One challenge in the virtualization of modern computer architectures is creation and maintenance of memory mapping information in a form often referred to as shadow page tables. In general, shadow page tables encode virtual-to-physical memory mappings usable by a memory management unit or other facility of underlying hardware in mapping memory access targets of instructions executed on behalf of a guest computation. Typically, the guest computation is aware of mappings to an apparent physical address space of a virtual machine, but is unaware of actual mappings to an address space in underlying physical memory.
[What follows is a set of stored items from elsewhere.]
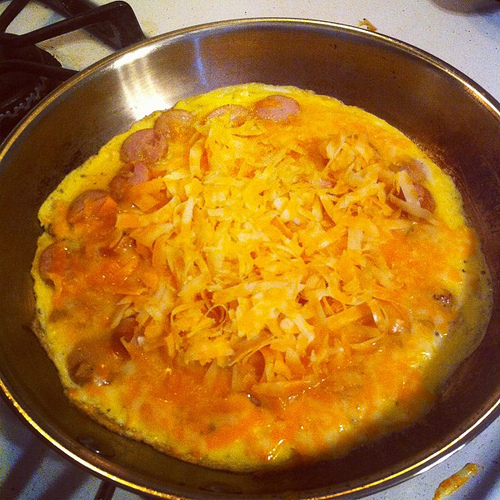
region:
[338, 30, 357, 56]
Gray pan that omelet is being cooked on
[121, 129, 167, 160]
Sausage in the omelet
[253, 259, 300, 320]
Small patch of cheese in the omelet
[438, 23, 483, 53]
White part of the stove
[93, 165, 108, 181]
Small part of the yolk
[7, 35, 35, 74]
Black burner on the stove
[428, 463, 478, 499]
Part of the omelet on the stove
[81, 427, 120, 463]
Circular object on the pan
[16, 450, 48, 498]
Shadow of the pot seen on the stove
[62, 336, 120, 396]
Sausage melted in the omelet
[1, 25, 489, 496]
egg dish in skillet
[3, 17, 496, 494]
egg dish in frying pan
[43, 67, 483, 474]
egg scramble with sausage and cheese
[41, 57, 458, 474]
scrambled eggs with sausage and cheese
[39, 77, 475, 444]
sausage and cheese omelet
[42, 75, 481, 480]
omelet with sausage and cheese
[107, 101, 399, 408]
shredded cheese on top of eggs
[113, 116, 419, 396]
cheese grated on top of omelet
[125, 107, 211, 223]
sliced sausage in eggs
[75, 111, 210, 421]
sliced hot dog in eggs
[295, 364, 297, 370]
par tof a food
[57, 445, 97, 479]
edge of a an edge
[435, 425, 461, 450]
part of an edge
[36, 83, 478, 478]
the food is on a skillet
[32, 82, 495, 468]
the meal is an omelet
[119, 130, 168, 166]
the meal has meat slices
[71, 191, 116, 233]
the meat is cut into circles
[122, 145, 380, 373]
pasta is on the omelet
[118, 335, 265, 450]
the omelet has an orange ingredient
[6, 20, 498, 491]
the skillet is made of metal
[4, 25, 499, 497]
the skillet is shiny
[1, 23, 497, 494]
the skillet is made of steel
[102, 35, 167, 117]
a highlight is on the skillet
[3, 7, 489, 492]
round silver pan on top of stove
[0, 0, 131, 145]
black metal support over burner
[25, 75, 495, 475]
bright yellow omelet spread over bottom of pan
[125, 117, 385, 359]
yellow shredded cheese over omelet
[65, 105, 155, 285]
round slices of brown sausage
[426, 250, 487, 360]
small dark bubbles on edge of eggs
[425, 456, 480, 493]
shred of cheese melting on stove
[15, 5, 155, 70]
yellow stains on stove top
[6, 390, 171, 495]
brown residue on silver edge of pan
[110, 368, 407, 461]
melted orange cheese on edge of omelet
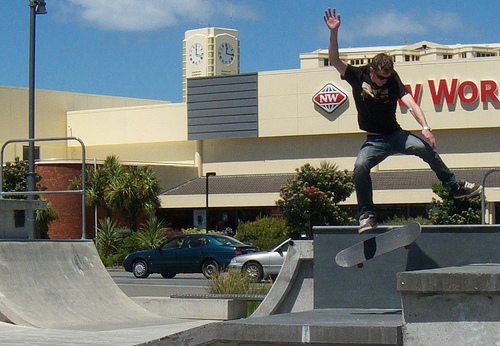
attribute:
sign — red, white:
[313, 80, 346, 115]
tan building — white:
[66, 55, 499, 235]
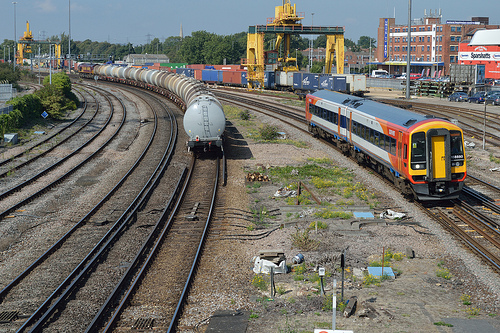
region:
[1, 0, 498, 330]
This is a railroad scene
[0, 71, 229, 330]
These are train tracks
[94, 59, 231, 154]
A line of tanker cars are on the tracks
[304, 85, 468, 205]
This is a passenger train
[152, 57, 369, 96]
These are cargo containers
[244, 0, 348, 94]
A cargo container loader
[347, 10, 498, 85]
Buildings are in the background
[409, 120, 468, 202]
The front of the train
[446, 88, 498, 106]
Cars are parked in the distance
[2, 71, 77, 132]
Vegetation is growing along the tracks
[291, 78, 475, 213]
Red, yellow and grey train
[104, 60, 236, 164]
Round train on tracks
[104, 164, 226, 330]
Metal train tracks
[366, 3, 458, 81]
Large red brick building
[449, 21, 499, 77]
Large red building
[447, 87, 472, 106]
Car parked on street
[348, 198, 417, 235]
Trash in between two train tracks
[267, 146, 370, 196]
Patch of grass between train tracks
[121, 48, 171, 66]
Grey building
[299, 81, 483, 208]
Train on top of train tracks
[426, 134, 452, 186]
yellow door on the train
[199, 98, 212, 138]
ladder on the train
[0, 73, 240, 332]
tracks for the train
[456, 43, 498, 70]
words on a sign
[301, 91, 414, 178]
train is white and red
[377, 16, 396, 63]
blue sign on a building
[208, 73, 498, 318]
tracks for a train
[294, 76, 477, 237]
train on the tracks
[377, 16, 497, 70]
brick building by the trains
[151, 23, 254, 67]
trees by the trains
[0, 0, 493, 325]
a railroad station scene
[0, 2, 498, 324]
two trains running down railroad tracks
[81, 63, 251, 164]
a long grey and brown train coming around a turn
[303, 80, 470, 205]
a short colorful train moving down the tracks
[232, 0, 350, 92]
a yellow and green crane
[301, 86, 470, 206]
a red, grey, and yellow short train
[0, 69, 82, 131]
green bushes growing along the railroad tracks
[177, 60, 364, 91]
colorful freight cars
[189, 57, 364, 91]
white, blue, and red freight cars not attached to trains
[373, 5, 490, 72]
a red brick building with windows on all sides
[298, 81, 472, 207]
a train is on the tracks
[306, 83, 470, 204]
the train is passing by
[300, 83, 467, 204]
the train is making a curve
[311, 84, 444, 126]
the train is grey on top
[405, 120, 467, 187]
the train is yellow in front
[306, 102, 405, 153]
a row of windows are on the side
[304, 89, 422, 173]
the train is painted red and grey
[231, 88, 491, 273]
the tracks are brown and rusted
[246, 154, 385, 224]
patches of grass are on the ground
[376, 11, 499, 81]
a building is in the background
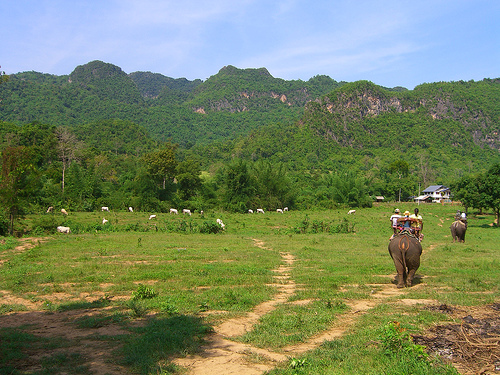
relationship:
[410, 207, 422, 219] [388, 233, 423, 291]
woman riding elephant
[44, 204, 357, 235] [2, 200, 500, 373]
herd eating grass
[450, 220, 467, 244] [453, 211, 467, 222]
elephant giving ride to people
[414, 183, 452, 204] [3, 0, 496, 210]
house in in background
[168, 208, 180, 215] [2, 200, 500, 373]
animal eating grass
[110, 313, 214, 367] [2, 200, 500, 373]
grass on ground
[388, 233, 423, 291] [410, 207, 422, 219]
elephant carrying woman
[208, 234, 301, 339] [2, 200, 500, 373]
path in grass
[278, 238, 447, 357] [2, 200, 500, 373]
path in grass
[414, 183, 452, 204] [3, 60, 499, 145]
house below mountain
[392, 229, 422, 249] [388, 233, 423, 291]
cloth covering elephant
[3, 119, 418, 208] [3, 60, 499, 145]
trees are at edge of mountain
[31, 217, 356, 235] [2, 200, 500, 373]
shrubs in middle of grass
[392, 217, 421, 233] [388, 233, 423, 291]
bench on back of elephant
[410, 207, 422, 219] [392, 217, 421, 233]
woman sitting on bench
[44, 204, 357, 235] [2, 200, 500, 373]
herd in grass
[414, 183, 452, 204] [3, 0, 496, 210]
house in background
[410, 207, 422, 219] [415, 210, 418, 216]
woman has pony tail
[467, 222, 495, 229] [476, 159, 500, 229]
shadow next to tree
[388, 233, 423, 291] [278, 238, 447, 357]
elephant on path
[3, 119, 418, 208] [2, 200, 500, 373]
trees on edge of grass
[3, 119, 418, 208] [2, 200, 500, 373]
trees border grass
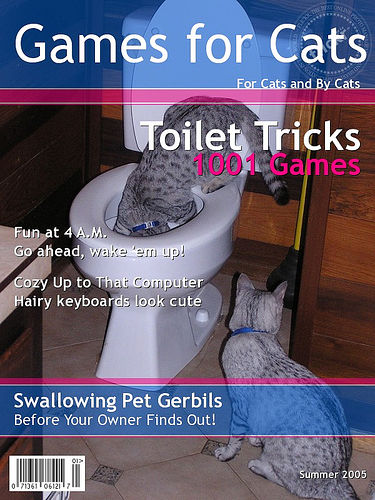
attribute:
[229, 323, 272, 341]
collar — blue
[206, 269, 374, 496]
cat — waiting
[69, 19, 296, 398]
toilet — white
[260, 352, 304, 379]
spots — black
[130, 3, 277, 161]
lid — up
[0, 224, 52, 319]
countertop — marble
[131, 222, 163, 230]
collar — blue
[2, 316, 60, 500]
vanity — wooden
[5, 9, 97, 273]
wall — wooden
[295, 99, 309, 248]
handle — yellow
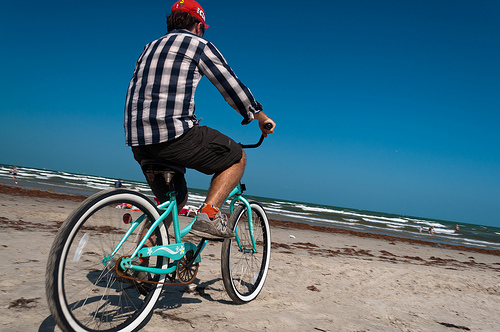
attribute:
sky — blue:
[288, 27, 465, 143]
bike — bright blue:
[45, 119, 271, 330]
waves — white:
[4, 165, 457, 236]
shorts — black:
[128, 123, 249, 213]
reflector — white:
[71, 229, 97, 263]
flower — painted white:
[174, 240, 189, 257]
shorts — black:
[120, 118, 247, 218]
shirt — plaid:
[111, 37, 289, 164]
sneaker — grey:
[194, 207, 236, 239]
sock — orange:
[202, 201, 219, 221]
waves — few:
[281, 199, 444, 229]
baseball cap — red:
[170, 0, 210, 27]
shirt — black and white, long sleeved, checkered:
[121, 31, 263, 148]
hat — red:
[182, 1, 208, 22]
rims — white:
[64, 220, 80, 249]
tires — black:
[50, 220, 63, 300]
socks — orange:
[207, 205, 215, 220]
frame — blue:
[166, 209, 178, 233]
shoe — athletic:
[191, 217, 219, 237]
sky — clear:
[4, 4, 484, 241]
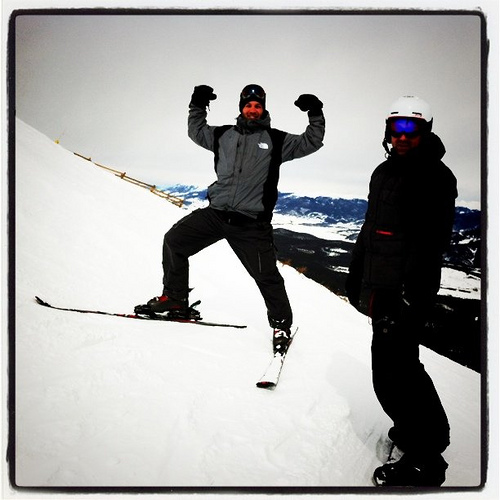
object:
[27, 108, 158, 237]
hill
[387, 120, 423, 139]
goggles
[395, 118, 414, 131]
blue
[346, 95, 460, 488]
man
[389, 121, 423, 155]
face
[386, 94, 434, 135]
helmet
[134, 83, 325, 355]
man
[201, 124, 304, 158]
muscles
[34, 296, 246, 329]
skis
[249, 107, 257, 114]
red nose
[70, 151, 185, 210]
fence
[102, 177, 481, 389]
mountains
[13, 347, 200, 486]
snow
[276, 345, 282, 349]
snow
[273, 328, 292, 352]
man's foot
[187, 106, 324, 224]
jacket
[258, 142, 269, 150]
logo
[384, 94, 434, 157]
head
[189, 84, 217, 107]
glove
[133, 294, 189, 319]
boot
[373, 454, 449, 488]
boot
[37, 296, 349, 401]
ski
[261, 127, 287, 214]
black line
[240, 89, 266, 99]
goggles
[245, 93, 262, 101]
forehead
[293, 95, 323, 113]
left hand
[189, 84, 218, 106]
right hand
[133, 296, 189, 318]
right foot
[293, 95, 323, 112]
glove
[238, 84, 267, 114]
black hat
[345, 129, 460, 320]
black jacket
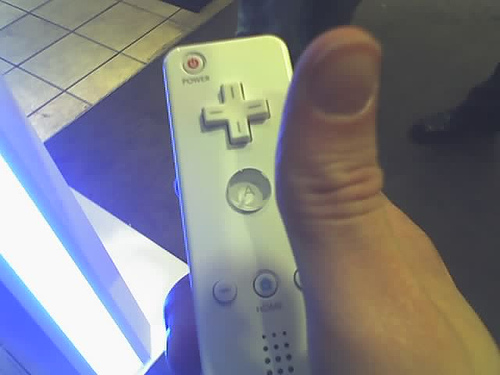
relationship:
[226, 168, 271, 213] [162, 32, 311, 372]
button of remote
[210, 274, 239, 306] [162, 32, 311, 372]
button of remote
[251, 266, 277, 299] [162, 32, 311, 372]
button of remote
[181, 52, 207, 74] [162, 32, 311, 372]
button of remote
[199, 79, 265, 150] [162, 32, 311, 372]
button of remote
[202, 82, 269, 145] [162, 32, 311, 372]
button of remote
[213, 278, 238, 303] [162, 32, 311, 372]
button of remote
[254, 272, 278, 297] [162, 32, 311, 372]
button of remote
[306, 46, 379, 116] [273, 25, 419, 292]
nail of finger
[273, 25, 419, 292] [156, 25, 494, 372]
finger on hand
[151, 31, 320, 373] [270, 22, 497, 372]
controller in hand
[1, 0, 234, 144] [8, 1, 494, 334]
tile on ground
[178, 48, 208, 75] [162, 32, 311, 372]
button on remote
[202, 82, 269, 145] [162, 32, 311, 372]
button on remote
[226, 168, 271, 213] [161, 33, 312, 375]
button on controller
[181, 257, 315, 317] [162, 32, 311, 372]
button on remote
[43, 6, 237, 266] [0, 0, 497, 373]
carpet on ground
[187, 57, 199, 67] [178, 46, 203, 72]
symbol on button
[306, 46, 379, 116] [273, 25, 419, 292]
nail attached to finger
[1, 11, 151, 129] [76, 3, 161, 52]
tile next to tile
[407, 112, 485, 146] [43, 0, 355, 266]
foot on top of a carpet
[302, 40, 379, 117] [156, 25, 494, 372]
nail of a hand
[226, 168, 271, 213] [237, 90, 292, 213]
button on controller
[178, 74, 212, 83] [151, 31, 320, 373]
word on controller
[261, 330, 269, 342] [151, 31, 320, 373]
dot on controller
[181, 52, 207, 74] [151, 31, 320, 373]
button for turning on controller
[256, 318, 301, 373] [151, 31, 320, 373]
speaker on controller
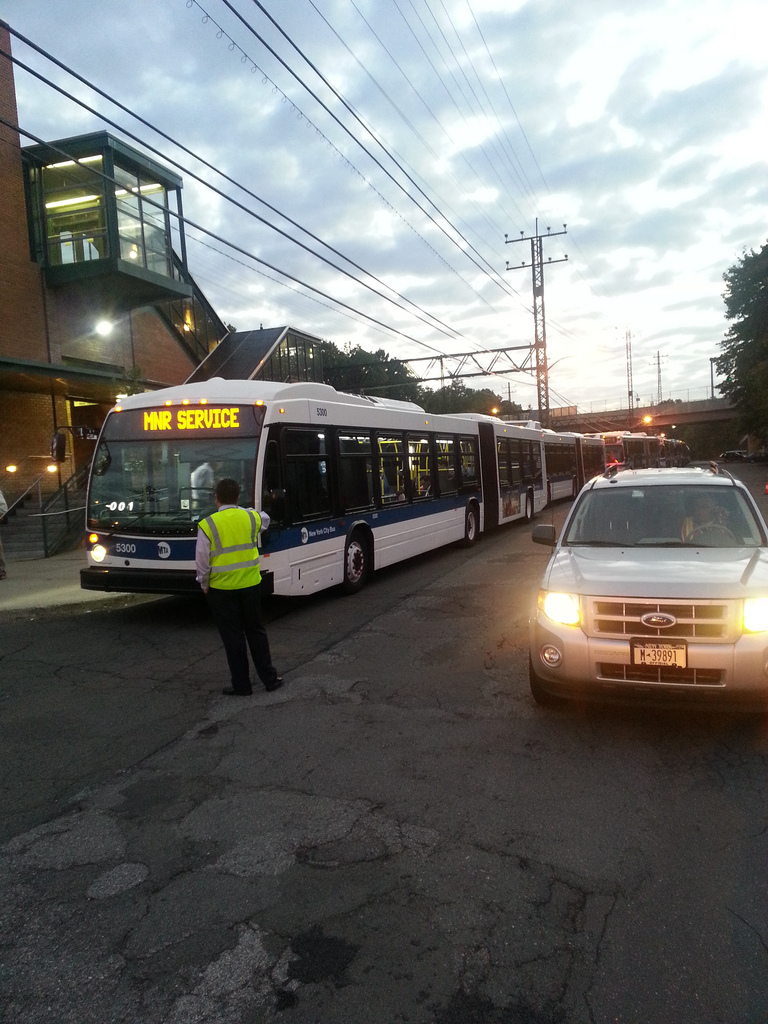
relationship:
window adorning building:
[114, 159, 172, 279] [2, 20, 207, 557]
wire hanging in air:
[0, 16, 474, 348] [2, 2, 744, 413]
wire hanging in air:
[1, 20, 489, 350] [2, 2, 744, 413]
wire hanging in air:
[186, 2, 569, 323] [2, 2, 744, 413]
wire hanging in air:
[252, 1, 595, 348] [2, 2, 744, 413]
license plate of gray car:
[627, 639, 687, 669] [521, 460, 744, 719]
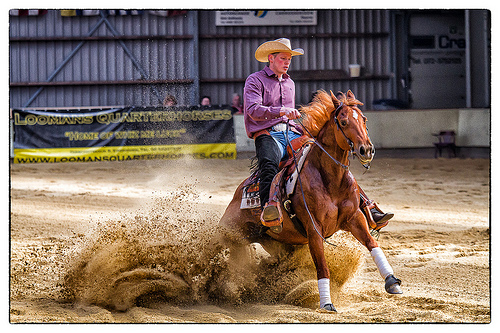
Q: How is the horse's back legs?
A: Bent.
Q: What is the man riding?
A: A horse.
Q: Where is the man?
A: An arena.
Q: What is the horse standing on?
A: Sand.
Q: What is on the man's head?
A: A hat.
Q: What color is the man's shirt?
A: Purple.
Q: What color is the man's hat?
A: Cream.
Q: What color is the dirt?
A: Tan.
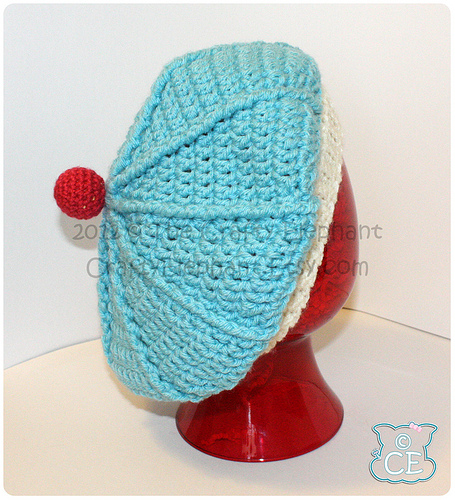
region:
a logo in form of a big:
[366, 404, 445, 491]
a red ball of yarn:
[50, 155, 103, 221]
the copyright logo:
[391, 431, 418, 452]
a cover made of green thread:
[119, 44, 276, 396]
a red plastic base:
[188, 381, 329, 455]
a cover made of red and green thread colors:
[58, 74, 321, 386]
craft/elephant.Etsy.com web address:
[81, 251, 376, 282]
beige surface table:
[7, 395, 149, 497]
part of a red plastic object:
[273, 346, 338, 454]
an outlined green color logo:
[362, 403, 447, 486]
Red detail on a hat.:
[32, 146, 120, 227]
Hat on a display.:
[26, 57, 425, 467]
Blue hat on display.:
[89, 67, 315, 401]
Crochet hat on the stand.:
[49, 41, 413, 371]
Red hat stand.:
[57, 128, 365, 493]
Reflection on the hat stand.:
[157, 358, 305, 476]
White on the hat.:
[145, 74, 396, 360]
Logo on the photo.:
[342, 399, 449, 483]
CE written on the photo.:
[344, 405, 429, 493]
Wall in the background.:
[32, 31, 400, 221]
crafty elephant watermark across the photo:
[55, 196, 397, 305]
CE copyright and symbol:
[359, 412, 444, 490]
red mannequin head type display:
[244, 174, 369, 473]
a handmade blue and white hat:
[73, 48, 367, 406]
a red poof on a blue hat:
[32, 156, 145, 236]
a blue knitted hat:
[110, 81, 351, 337]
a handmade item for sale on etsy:
[64, 42, 431, 482]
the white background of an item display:
[359, 60, 428, 212]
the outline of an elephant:
[353, 404, 442, 492]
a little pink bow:
[402, 412, 429, 441]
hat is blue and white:
[52, 35, 361, 402]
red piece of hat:
[34, 162, 117, 221]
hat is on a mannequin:
[17, 38, 399, 485]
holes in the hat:
[125, 81, 351, 461]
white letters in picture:
[383, 446, 433, 483]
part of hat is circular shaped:
[45, 159, 117, 220]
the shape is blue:
[359, 409, 444, 490]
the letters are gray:
[62, 212, 395, 291]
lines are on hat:
[78, 110, 310, 389]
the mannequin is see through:
[170, 178, 443, 432]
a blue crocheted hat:
[31, 28, 386, 462]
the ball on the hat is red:
[52, 157, 113, 222]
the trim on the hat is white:
[249, 36, 353, 368]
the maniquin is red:
[158, 126, 353, 479]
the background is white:
[54, 26, 100, 114]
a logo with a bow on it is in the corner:
[358, 422, 451, 488]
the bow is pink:
[397, 409, 424, 436]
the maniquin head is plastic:
[174, 145, 395, 483]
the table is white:
[364, 340, 423, 400]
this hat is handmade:
[4, 35, 370, 473]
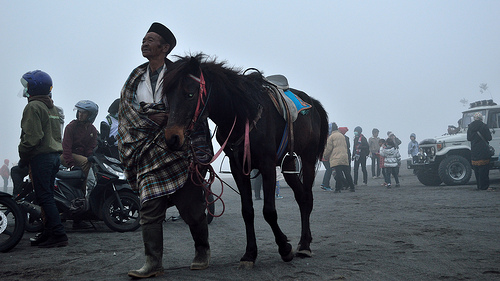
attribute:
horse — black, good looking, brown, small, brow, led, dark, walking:
[157, 50, 332, 268]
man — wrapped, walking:
[114, 22, 232, 279]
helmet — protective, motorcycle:
[21, 69, 53, 96]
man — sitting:
[59, 96, 106, 170]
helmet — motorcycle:
[74, 99, 100, 123]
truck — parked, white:
[406, 89, 500, 191]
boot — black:
[128, 222, 168, 278]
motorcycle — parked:
[18, 154, 151, 235]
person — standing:
[378, 138, 404, 188]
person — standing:
[324, 117, 355, 197]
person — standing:
[352, 124, 369, 187]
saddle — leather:
[261, 72, 298, 120]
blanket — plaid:
[120, 57, 205, 207]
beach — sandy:
[6, 150, 500, 256]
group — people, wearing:
[320, 118, 500, 195]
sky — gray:
[4, 2, 493, 274]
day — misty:
[4, 2, 494, 275]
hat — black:
[147, 22, 179, 49]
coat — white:
[380, 144, 400, 171]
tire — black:
[437, 151, 475, 183]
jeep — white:
[405, 93, 500, 199]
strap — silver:
[280, 155, 305, 172]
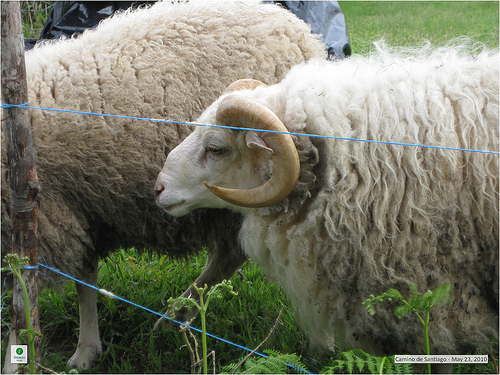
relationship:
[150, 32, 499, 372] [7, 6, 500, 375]
sheep stands by fence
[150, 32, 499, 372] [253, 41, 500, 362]
sheep has fur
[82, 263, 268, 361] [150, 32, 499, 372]
grass beside sheep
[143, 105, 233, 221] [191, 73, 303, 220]
face with horns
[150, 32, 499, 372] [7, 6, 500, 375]
sheep needs sharing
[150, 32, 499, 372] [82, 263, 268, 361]
sheep in grass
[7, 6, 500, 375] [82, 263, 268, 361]
sheeps in grass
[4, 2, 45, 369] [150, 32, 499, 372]
fencepost in front sheep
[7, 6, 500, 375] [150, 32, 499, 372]
fenceline keep sheep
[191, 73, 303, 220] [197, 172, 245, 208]
horn has a tip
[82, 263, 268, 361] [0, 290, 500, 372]
grass in field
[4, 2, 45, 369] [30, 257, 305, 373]
pole holding rope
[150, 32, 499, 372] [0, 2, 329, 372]
sheep next to sheep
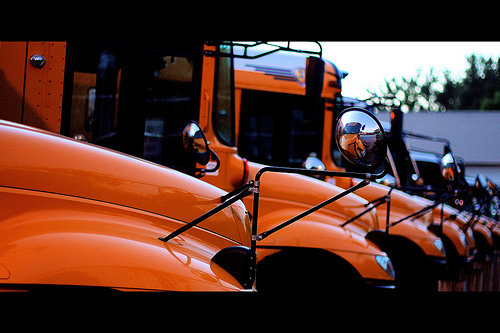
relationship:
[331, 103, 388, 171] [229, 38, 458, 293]
mirror on bus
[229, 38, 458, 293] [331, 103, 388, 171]
bus with a mirror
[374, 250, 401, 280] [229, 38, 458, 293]
light on bus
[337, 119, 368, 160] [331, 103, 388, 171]
reflection on mirror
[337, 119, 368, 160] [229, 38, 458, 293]
reflection on bus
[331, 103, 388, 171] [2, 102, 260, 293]
mirror on schoolbus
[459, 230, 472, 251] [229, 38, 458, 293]
signal on bus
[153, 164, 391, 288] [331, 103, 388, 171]
bracket holding mirror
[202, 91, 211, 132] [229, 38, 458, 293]
handle on bus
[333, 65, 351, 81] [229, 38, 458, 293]
reflector on bus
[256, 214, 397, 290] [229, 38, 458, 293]
fender on bus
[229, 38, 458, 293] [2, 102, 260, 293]
bus by schoolbus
Thus, while mappings encoded in shadow page tables can correspond to mappings maintained by a guest operating system in conventional page tables (e.g., guest page tables), they typically go at least one step further, completing the mapping to addresses in underlying physical memory. To understand why this further mapping is relevant, it is important to recognize that the guest operating system (or an execution context thereof) is typically not aware that it executes on a virtual machine. Accordingly, the guest operating system and its execution contexts maintain and view the guest page tables as representing operant virtual-to-physical memory mappings, even though the mapped-to “physical” addresses are really addresses in a space that is itself virtualized by the virtualization system. Such guest page table mappings can therefore be understood as mappings from Guest Virtual Page Numbers (GVPNs) to Guest Physical Page Numbers (GPPNs).
Since the guest operating system executes in a virtual machine, another layer of mapping (e.g., from a Guest Physical Page Number, GPPN, to a machine Physical Page Number, PPN) is typically provided by the virtualization system. Shadow page tables (and cached representations of entries thereof) provide an efficient mechanism for encoding mappings from GVPNs to PPNs and therefore allow the virtualization system to manage direct execution of guest code on underlying hardware, while avoiding (in most cases) a two-layer runtime mapping of memory addresses.
In some virtualization system implementations, coherence between shadow page tables and the guest page tables is assured by using page protection mechanisms to intercept guest writes to memory pages that contain guest page table information. A handler is used to service a resulting fault, updating a shadow page table entry (and the targeted guest page table entry) in correspondence with an intercepted guest write. Thereafter, control is returned to the execution context that generated the fault. Unfortunately, a coherence scheme that relies on page protection mechanisms in this way tends to introduce page fault overheads which are not present when executing on native hardware.
Improved and/or alternative methods are desired.